Senado aprova criminalização da misoginia como crime equiparado ao racismo
O Senado Federal aprovou nesta terça-feira (24) projeto de lei que criminaliza a prática da misoginia, equiparando-a ao crime de racismo. A proposta foi aprovada com 67 votos a favor e nenhum voto contra, com 11 senadores ausentes durante a sessão plenária.
Unanimidade entre os presentes
Todos os senadores presentes na sessão votaram favoravelmente ao projeto, sem qualquer abstenção registrada. Os 11 parlamentares ausentes foram identificados como: Angelo Coronel (PSD-BA), Astronauta Marcos Pontes (PL-SP), Cid Gomes (PSB-BA), Dr. Hiran (PP-RR), Eliziane Gama (PSD-MA), Magno Malta (PL-ES), Mara Gabrilli (PSD-SP), Otto Alencar (PSD-BA), Professora Dorinha Seabra (União Brasil-TO), Rogério Marinho (PL-RN) e Sérgio Petecão (PSD-AL).
Natureza jurídica do crime
Com a equiparação da misoginia ao racismo, a prática se torna um delito imprescritível e inafiançável, seguindo o mesmo tratamento jurídico dado aos crimes de discriminação por raça, cor, etnia, religião ou nacionalidade. A proposta inclui explicitamente a misoginia entre os crimes de discriminação ou preconceito previstos na legislação brasileira.
Punições previstas
Segundo o texto aprovado, quem praticar ou induzir atos de misoginia estará sujeito às mesmas punições aplicadas no contexto de preconceito racial. As penas estabelecidas são:
- Reclusão de um a três anos
- Multa aplicável conforme a gravidade do caso
- Regime fechado obrigatório no início do cumprimento da pena
Próximos passos legislativos
O projeto agora segue para análise da Câmara dos Deputados, onde passará por nova rodada de debates e votação antes de poder ser sancionado. A proposta representa um avanço significativo na proteção jurídica contra a discriminação de gênero no Brasil, alinhando-se com movimentos internacionais de combate à violência contra mulheres.

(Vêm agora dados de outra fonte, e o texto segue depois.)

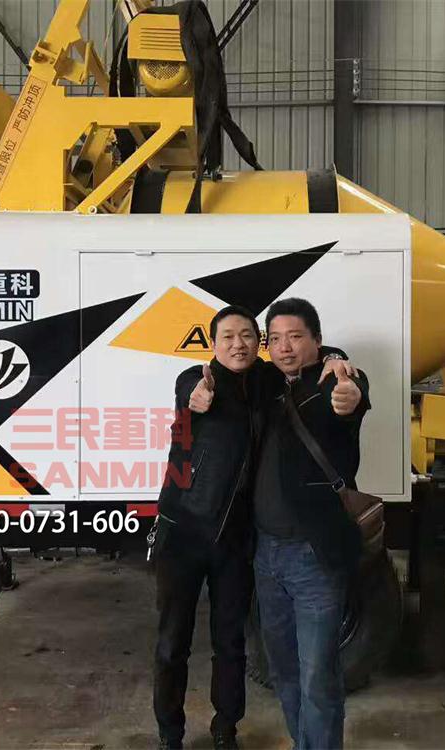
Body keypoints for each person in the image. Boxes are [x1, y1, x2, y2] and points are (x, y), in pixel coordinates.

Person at [152, 304, 354, 750]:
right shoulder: (198, 381)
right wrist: (193, 395)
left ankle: (226, 727)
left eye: (247, 335)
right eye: (227, 337)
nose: (238, 344)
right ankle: (170, 733)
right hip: (184, 533)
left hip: (235, 540)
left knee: (231, 644)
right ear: (213, 344)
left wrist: (336, 357)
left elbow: (306, 361)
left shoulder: (266, 382)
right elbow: (188, 390)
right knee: (172, 644)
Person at [251, 297, 370, 750]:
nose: (285, 347)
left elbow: (351, 396)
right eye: (276, 339)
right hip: (265, 555)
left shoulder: (332, 381)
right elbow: (210, 373)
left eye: (296, 337)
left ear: (316, 340)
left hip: (313, 556)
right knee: (282, 669)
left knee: (318, 675)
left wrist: (347, 391)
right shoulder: (266, 385)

A aprovação unânime no Senado demonstra consenso entre as bancadas sobre a necessidade de criminalização específica da misoginia, embora a ausência de 11 parlamentares tenha reduzido o quórum total da votação. A medida busca preencher uma lacuna na legislação brasileira, oferecendo instrumentos mais robustos para combater discriminações baseadas no gênero feminino.